▶ **TASK PROMPT**
Repeat each line of the listing below word for word, changing nothing.

=== INPUT DATA ===

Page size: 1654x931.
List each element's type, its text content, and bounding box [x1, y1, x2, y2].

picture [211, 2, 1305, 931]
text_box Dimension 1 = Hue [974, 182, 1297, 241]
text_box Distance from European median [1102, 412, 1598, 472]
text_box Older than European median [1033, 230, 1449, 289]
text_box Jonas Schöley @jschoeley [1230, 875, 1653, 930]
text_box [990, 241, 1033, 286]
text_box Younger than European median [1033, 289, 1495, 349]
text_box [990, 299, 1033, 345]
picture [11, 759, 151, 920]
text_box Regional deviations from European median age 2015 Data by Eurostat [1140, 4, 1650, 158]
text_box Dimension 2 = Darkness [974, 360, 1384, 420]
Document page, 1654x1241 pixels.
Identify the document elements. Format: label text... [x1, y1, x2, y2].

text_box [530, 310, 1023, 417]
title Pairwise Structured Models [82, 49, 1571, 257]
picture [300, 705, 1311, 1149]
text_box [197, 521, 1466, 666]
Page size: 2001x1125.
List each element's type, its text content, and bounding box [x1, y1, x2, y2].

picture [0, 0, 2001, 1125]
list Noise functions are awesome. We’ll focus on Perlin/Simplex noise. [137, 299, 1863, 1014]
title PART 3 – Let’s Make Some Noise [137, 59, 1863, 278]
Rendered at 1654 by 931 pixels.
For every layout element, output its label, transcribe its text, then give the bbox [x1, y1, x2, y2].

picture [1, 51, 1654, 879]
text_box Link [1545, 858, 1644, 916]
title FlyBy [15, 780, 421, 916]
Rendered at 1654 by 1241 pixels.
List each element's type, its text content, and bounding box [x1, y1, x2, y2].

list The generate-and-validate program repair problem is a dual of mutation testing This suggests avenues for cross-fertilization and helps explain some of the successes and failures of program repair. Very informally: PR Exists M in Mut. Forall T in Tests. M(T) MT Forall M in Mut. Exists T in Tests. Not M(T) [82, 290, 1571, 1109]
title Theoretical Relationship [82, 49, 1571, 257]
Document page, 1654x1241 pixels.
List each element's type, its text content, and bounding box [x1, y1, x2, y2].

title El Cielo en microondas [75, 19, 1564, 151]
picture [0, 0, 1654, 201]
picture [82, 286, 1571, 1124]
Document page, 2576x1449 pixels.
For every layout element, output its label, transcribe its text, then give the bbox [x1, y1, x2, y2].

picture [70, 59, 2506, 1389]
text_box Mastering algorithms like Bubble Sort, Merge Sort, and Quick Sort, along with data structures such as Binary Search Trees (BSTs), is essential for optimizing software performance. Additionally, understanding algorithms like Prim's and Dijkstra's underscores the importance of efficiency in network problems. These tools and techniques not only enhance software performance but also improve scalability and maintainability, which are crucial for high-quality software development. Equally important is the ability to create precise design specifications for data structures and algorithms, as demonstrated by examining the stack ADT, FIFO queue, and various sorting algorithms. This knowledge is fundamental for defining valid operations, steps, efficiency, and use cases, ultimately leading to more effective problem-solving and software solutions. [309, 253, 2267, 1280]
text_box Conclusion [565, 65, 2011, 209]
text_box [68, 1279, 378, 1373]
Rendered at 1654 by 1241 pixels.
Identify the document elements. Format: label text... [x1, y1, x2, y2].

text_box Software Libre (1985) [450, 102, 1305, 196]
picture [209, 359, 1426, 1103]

===

▶ **ANSWER TO THE TASK**
Page size: 1654x931.
List each element's type, its text content, and bounding box [x1, y1, x2, y2].

picture [211, 2, 1305, 931]
text_box Dimension 1 = Hue [974, 182, 1297, 241]
text_box Distance from European median [1102, 412, 1598, 472]
text_box Older than European median [1033, 230, 1449, 289]
text_box Jonas Schöley @jschoeley [1230, 875, 1653, 930]
text_box [990, 241, 1033, 286]
text_box Younger than European median [1033, 289, 1495, 349]
text_box [990, 299, 1033, 345]
picture [11, 759, 151, 920]
text_box Regional deviations from European median age 2015 Data by Eurostat [1140, 4, 1650, 158]
text_box Dimension 2 = Darkness [974, 360, 1384, 420]
Document page, 1654x1241 pixels.
Identify the document elements. Format: label text... [x1, y1, x2, y2].

text_box [530, 310, 1023, 417]
title Pairwise Structured Models [82, 49, 1571, 257]
picture [300, 705, 1311, 1149]
text_box [197, 521, 1466, 666]
Page size: 2001x1125.
List each element's type, its text content, and bounding box [x1, y1, x2, y2].

picture [0, 0, 2001, 1125]
list Noise functions are awesome. We’ll focus on Perlin/Simplex noise. [137, 299, 1863, 1014]
title PART 3 – Let’s Make Some Noise [137, 59, 1863, 278]
Rendered at 1654 by 931 pixels.
For every layout element, output its label, transcribe its text, then give the bbox [x1, y1, x2, y2].

picture [1, 51, 1654, 879]
text_box Link [1545, 858, 1644, 916]
title FlyBy [15, 780, 421, 916]
Rendered at 1654 by 1241 pixels.
List each element's type, its text content, and bounding box [x1, y1, x2, y2].

list The generate-and-validate program repair problem is a dual of mutation testing This suggests avenues for cross-fertilization and helps explain some of the successes and failures of program repair. Very informally: PR Exists M in Mut. Forall T in Tests. M(T) MT Forall M in Mut. Exists T in Tests. Not M(T) [82, 290, 1571, 1109]
title Theoretical Relationship [82, 49, 1571, 257]
Document page, 1654x1241 pixels.
List each element's type, its text content, and bounding box [x1, y1, x2, y2].

title El Cielo en microondas [75, 19, 1564, 151]
picture [0, 0, 1654, 201]
picture [82, 286, 1571, 1124]
Document page, 2576x1449 pixels.
For every layout element, output its label, transcribe its text, then give the bbox [x1, y1, x2, y2].

picture [70, 59, 2506, 1389]
text_box Mastering algorithms like Bubble Sort, Merge Sort, and Quick Sort, along with data structures such as Binary Search Trees (BSTs), is essential for optimizing software performance. Additionally, understanding algorithms like Prim's and Dijkstra's underscores the importance of efficiency in network problems. These tools and techniques not only enhance software performance but also improve scalability and maintainability, which are crucial for high-quality software development. Equally important is the ability to create precise design specifications for data structures and algorithms, as demonstrated by examining the stack ADT, FIFO queue, and various sorting algorithms. This knowledge is fundamental for defining valid operations, steps, efficiency, and use cases, ultimately leading to more effective problem-solving and software solutions. [309, 253, 2267, 1280]
text_box Conclusion [565, 65, 2011, 209]
text_box [68, 1279, 378, 1373]
Rendered at 1654 by 1241 pixels.
Identify the document elements. Format: label text... [x1, y1, x2, y2].

text_box Software Libre (1985) [450, 102, 1305, 196]
picture [209, 359, 1426, 1103]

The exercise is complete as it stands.